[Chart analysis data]

=-=-=-=-=

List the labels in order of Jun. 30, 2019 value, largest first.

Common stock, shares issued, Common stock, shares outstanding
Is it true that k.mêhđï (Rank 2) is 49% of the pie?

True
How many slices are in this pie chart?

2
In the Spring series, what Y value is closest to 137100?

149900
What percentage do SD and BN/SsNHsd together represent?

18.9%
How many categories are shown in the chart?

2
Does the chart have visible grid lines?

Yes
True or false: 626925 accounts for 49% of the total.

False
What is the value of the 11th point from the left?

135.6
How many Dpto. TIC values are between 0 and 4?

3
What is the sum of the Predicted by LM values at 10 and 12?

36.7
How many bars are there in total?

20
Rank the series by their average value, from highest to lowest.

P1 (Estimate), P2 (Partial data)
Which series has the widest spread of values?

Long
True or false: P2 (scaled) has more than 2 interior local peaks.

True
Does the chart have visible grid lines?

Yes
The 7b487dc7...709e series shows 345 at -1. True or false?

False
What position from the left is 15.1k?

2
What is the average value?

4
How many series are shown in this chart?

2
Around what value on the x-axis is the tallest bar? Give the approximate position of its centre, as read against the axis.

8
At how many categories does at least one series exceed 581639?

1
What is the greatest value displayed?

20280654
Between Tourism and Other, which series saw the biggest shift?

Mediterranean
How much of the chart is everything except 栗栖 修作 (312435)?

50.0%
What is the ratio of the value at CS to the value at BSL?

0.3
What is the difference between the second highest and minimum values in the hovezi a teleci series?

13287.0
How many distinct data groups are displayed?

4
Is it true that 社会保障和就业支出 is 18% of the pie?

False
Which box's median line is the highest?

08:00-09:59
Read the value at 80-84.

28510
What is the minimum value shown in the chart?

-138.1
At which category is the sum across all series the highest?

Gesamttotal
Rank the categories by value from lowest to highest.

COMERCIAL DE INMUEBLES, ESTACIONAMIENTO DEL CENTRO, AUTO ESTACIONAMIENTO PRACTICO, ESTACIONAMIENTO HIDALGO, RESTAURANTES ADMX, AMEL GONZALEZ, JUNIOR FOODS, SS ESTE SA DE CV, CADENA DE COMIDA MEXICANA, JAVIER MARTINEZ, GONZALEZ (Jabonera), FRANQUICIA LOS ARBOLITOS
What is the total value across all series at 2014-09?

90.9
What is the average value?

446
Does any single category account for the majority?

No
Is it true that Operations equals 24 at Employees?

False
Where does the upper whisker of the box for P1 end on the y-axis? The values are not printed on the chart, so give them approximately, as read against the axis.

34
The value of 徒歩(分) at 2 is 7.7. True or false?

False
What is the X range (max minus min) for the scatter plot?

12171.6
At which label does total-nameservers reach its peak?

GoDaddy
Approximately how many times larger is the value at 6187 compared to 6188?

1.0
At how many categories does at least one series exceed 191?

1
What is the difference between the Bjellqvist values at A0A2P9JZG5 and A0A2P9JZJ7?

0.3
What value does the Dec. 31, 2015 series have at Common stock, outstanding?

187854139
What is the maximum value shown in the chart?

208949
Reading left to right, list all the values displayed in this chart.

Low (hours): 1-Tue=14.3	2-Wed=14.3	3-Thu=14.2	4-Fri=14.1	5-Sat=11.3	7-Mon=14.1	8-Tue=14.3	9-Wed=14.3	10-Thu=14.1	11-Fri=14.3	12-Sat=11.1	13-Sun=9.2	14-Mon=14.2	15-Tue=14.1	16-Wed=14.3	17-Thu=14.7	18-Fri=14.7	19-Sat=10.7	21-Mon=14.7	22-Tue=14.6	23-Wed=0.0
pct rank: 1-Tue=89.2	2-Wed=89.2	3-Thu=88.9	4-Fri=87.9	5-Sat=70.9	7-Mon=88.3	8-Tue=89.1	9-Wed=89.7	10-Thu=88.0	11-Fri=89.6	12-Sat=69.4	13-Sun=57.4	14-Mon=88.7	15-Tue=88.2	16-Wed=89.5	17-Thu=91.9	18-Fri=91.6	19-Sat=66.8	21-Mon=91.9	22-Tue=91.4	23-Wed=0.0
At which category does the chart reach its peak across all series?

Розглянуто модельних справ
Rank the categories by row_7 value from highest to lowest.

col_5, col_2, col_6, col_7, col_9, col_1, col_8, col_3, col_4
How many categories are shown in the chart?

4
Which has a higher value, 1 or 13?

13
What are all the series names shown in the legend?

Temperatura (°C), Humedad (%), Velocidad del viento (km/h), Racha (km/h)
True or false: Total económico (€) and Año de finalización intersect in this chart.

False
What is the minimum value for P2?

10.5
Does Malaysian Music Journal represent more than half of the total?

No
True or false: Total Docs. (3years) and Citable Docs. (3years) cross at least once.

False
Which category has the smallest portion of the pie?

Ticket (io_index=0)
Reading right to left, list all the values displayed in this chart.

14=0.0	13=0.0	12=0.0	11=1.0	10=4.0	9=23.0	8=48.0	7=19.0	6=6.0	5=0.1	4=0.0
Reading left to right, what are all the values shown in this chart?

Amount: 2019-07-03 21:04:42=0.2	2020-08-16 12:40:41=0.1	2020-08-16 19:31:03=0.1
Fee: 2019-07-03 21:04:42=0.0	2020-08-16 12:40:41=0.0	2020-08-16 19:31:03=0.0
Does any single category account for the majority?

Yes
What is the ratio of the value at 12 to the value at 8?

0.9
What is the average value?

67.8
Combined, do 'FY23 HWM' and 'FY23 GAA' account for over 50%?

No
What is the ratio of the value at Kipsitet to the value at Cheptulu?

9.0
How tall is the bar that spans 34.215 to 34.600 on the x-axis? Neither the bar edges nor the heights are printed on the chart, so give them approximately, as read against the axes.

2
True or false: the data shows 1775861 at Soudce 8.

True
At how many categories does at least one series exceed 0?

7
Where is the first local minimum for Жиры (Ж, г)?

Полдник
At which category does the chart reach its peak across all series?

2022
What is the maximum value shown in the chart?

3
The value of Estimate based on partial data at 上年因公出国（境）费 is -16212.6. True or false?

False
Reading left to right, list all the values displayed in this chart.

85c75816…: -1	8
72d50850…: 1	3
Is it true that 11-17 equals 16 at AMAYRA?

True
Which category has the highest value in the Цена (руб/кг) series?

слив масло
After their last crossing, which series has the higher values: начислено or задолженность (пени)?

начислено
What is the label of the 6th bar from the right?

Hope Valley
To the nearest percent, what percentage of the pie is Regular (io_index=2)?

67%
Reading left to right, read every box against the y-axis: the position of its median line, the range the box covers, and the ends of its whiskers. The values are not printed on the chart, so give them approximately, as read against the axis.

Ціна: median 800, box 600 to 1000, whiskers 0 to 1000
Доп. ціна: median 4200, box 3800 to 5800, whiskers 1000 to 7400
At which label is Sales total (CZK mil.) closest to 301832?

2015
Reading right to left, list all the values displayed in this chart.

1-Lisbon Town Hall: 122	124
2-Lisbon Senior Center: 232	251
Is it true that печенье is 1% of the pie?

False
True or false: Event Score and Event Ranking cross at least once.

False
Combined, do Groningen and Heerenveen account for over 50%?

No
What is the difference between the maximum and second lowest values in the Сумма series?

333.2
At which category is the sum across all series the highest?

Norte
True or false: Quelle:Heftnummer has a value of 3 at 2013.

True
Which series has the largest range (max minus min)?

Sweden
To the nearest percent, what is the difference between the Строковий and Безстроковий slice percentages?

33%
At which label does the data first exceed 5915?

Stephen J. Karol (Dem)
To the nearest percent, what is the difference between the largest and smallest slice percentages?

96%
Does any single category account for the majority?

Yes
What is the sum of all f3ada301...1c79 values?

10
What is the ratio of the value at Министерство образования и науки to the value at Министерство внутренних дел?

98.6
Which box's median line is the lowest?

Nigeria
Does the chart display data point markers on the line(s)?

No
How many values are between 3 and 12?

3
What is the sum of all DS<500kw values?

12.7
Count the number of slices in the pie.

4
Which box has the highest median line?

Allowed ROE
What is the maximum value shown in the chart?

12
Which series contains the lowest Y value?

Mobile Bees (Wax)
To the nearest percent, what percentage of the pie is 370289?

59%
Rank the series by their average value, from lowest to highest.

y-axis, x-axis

=-=-=-=-=

# WHAT NEEDS TO BE DONE:
Change "grid lines" to "gridlines" wherever it occurs in the lines running from the start of the chart analysis data through the line that contains "How much of", inclusive. Output only those lines, with nothing else altered.

# SOLUTION TO THE EXERCISE:
List the labels in order of Jun. 30, 2019 value, largest first.

Common stock, shares issued, Common stock, shares outstanding
Is it true that k.mêhđï (Rank 2) is 49% of the pie?

True
How many slices are in this pie chart?

2
In the Spring series, what Y value is closest to 137100?

149900
What percentage do SD and BN/SsNHsd together represent?

18.9%
How many categories are shown in the chart?

2
Does the chart have visible gridlines?

Yes
True or false: 626925 accounts for 49% of the total.

False
What is the value of the 11th point from the left?

135.6
How many Dpto. TIC values are between 0 and 4?

3
What is the sum of the Predicted by LM values at 10 and 12?

36.7
How many bars are there in total?

20
Rank the series by their average value, from highest to lowest.

P1 (Estimate), P2 (Partial data)
Which series has the widest spread of values?

Long
True or false: P2 (scaled) has more than 2 interior local peaks.

True
Does the chart have visible gridlines?

Yes
The 7b487dc7...709e series shows 345 at -1. True or false?

False
What position from the left is 15.1k?

2
What is the average value?

4
How many series are shown in this chart?

2
Around what value on the x-axis is the tallest bar? Give the approximate position of its centre, as read against the axis.

8
At how many categories does at least one series exceed 581639?

1
What is the greatest value displayed?

20280654
Between Tourism and Other, which series saw the biggest shift?

Mediterranean
How much of the chart is everything except 栗栖 修作 (312435)?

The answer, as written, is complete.